Koalisyon heyetinin kişisel hata ya da diğer grupların hatasının bulunduğuna ilişkin söylemlerinin doğru ve kabul edilebilir olmadığını belirten Zoubi, bu saçma ve çirkin sözlerin çok sayıda sivilin şehit olduğu bir katliam için söylenemeyeceğinin altını çizdi.

Zoubi, “koalisyon ya da diğerleri ihlalden ya da silahlı grupların hatasından söz etmek yerine Suriye halkının bir parçası olan şehitlere rahmet dilemeli” diye konuştu.

Suriye hükümetinin Homs’ta BM heyetine saldırmakla suçlanmasına ilişkin soruya yanıt veren Zoubi, BM’nin elinde Homs eski kentindeki silahlı grupların video görüntülerinin bulunduğunu ve bu grupların kente hiç kimsenin giriş ve çıkışına izin vermeyeceklerini açıkladıklarına işaret etti.

Enformasyon Bakanı, Suriye hükümetinin hiç kimseye ateş açmadığını, silahlı gruplar arasında yaşananlarla Suriye hükümeti yada güçlerinin bir ilgisi olmadığını söyleyerek bugün öncelikli olarak terörle mücadelenin bir parçası olan Maan katliamından söz etmek gerektiğinin altını çizdi.

Cenevre bildirisinin hiçbir maddesini sırasıyla tartışmaktan çekinmediklerine dikkat çeken Zoubi, el-İbrahimi’nin arabulucu olması itibariyle bu mantığı hayata geçirmesi gerektiğini ifade etti.

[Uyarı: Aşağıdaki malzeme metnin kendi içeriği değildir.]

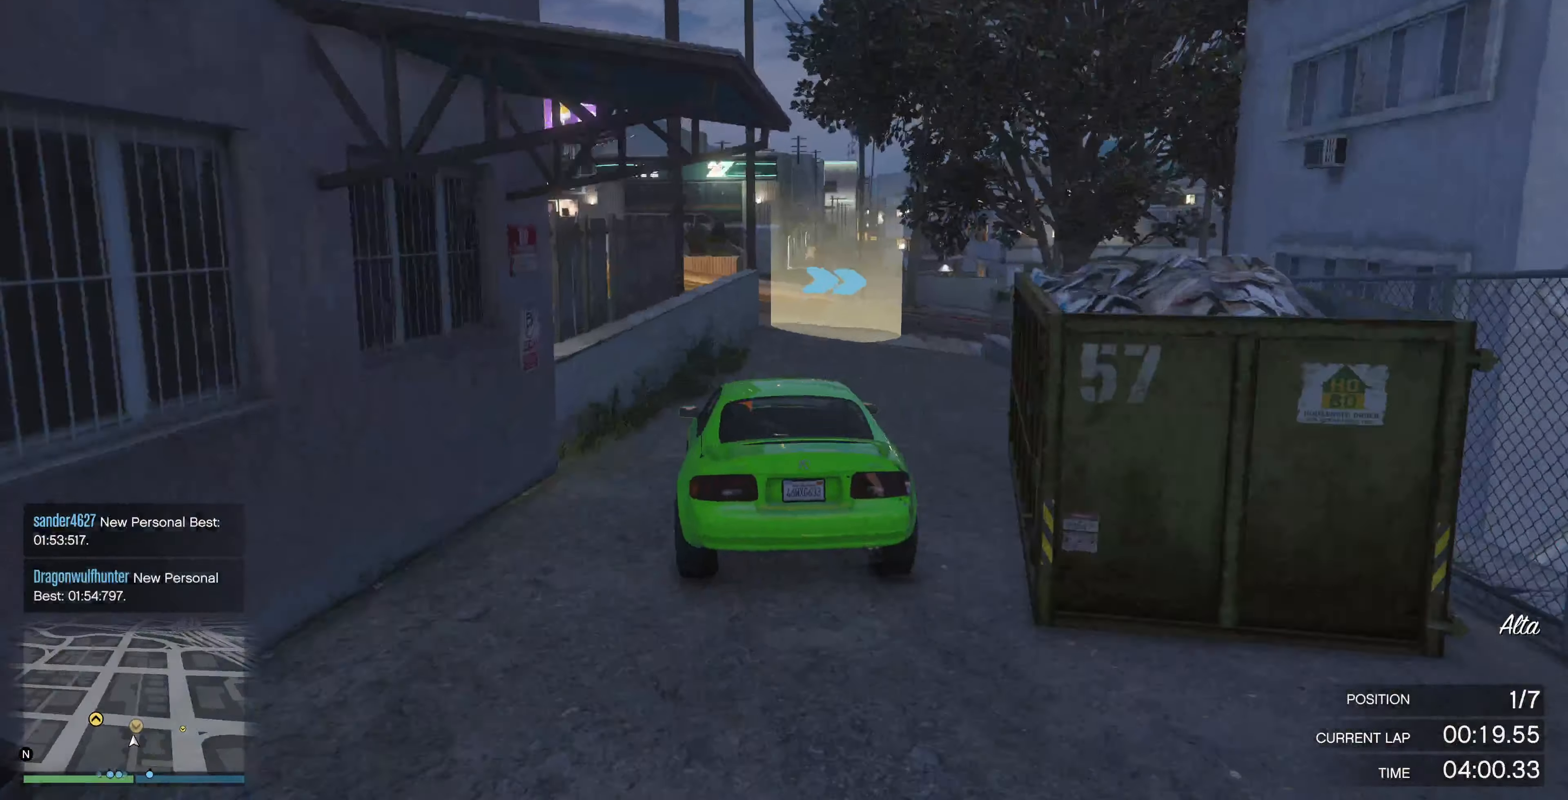
{"buttons": [], "left_stick": "center", "right_stick": "right", "events": [[234, "left_stick", "right"], [267, "R2", "up"], [500, "left_stick", "center"]]}
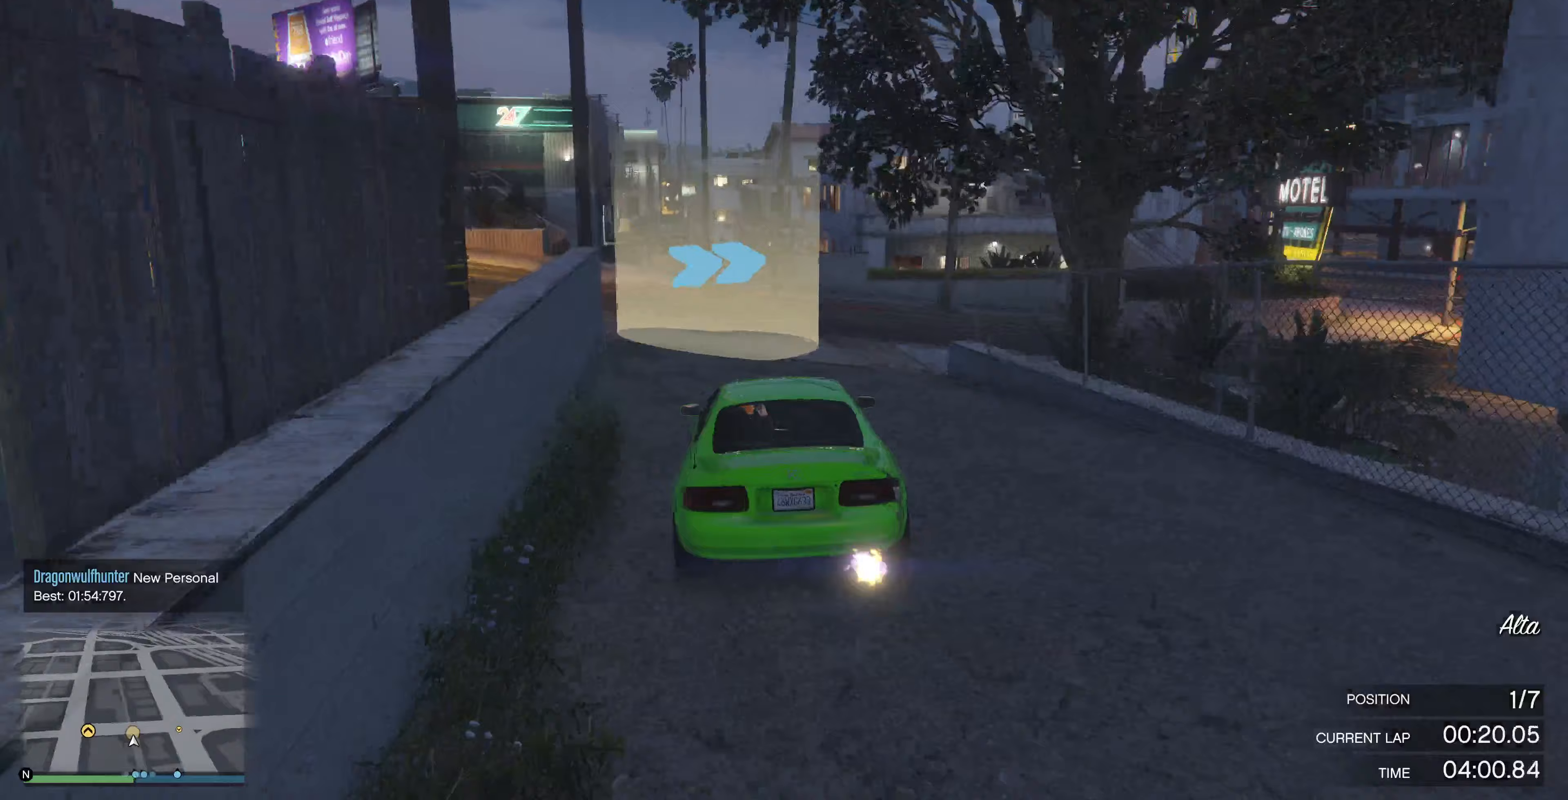
{"buttons": [], "left_stick": "right", "right_stick": "up-right", "events": [[100, "left_stick", "right"], [367, "right_stick", "up-right"]]}
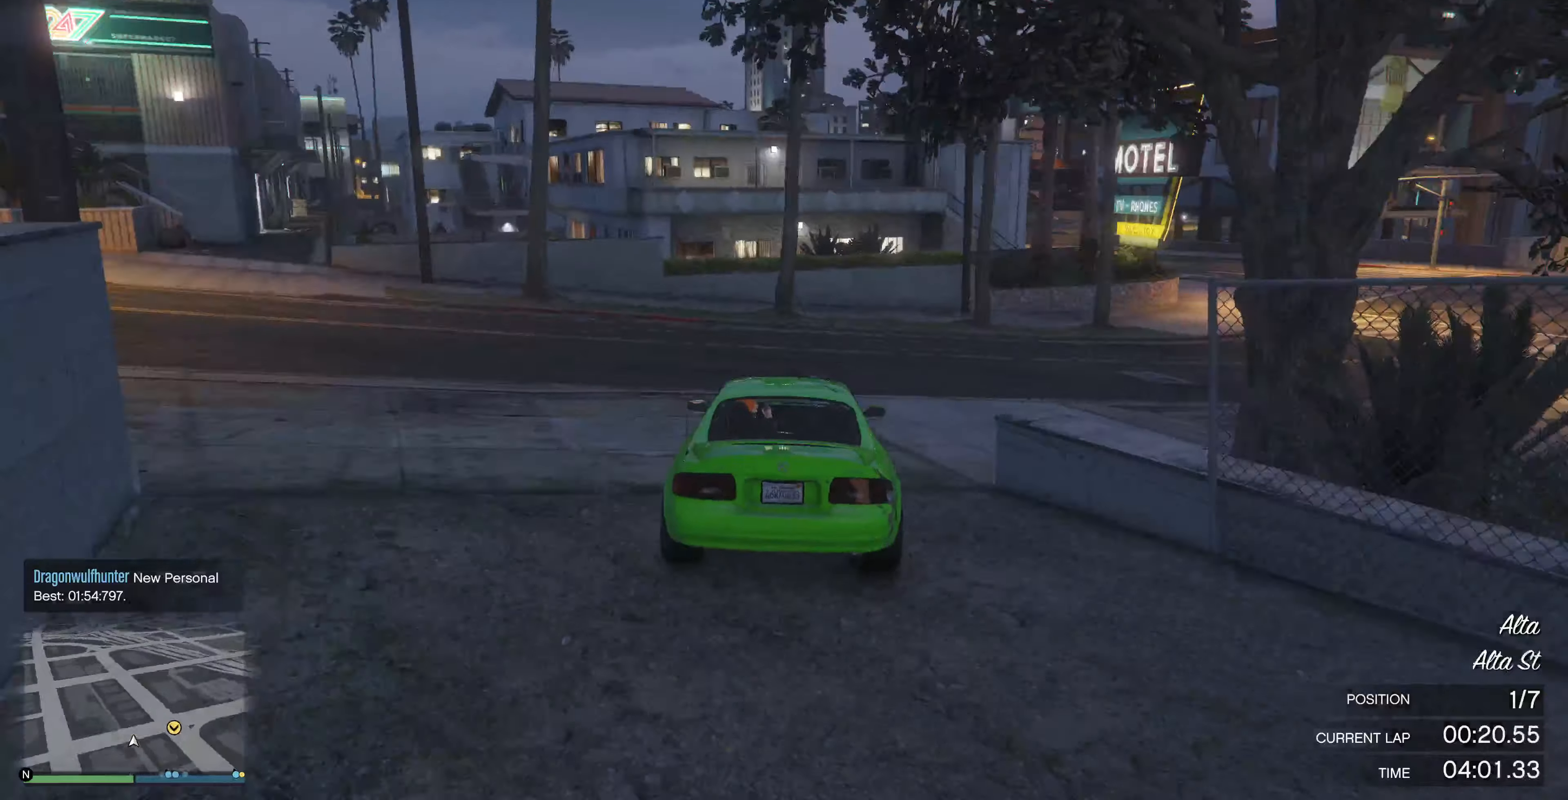
{"buttons": ["R2"], "left_stick": "right", "right_stick": "right", "events": [[267, "R2", "down"], [433, "right_stick", "right"]]}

Zoubi, Suriye resmi heyetinin ikinci kez Cenevre’ye geldiğini ve belirlenen süre boyunca kalacağını, görüşmelerden çekilmeyeceğini, kışkırtmalara gelmeyeceğini ve BM temsilcisi dâhil diğerlerini tartışmaların önceliği ve önemi konusunda ikna etmeye çalışacaklarını kaydetti.

“Terör Suriyelilerin kanlarını mubah gördüğü sürece bildirideki hiçbir paragraf ve bendin önemi yok” vurgusunu yapan Zoubi, teröre destek veren, silahlandıran ve barındıran ülkeler Suriye devletini parçalama çabalarına devam ettiği sürece siyasi sürecin hiçbir anlamının bulunmadığının altını çizdi.

Şiddet ve Terör Durdurulmadan Siyasi Süreçten Söz Edilemez

Diğer yandan Suriye Arap Cumhuriyeti resmi heyeti üyesi Dışişleri ve Gurbetçiler Bakanı Yardımcısı Faysal Mikdat, herkesin Cenevre 2 Konferansının ana hedefinin Suriyelilerin kanının akıtılmasına son verilmesi olduğunu bilmesi gerektiğini belirterek şiddet, terör ve dış müdahale durdurulmadan gerçek bir siyasi süreçten söz edilemeyeceğine vurgu yaptı.

Mikdat düzenlediği basın toplantısında, terör eylemlerini sona erdirmek ve öncelikli olarak akan kanları durdurmak amacıyla Suriyeliler arasında bir anlaşma sağlama zamanının geldiğine dikkat çekerek “ Suriye’de terör durmazsa bölge ülkelerine ve tüm dünyaya yayılacaktır” dedi.

Cenevre bildirisi maddelerinin tek tek tartışılması gerektiğini bildiren Mikdat, geçici hükümet maddesine ulaşıldığı zaman bu maddeyi bazılarının bu toplantıya dayatmak istediği yapay ve uyduruk önceliklerle değil mantıklı şekilde tartışmakta tereddüt etmeyeceklerini aktardı.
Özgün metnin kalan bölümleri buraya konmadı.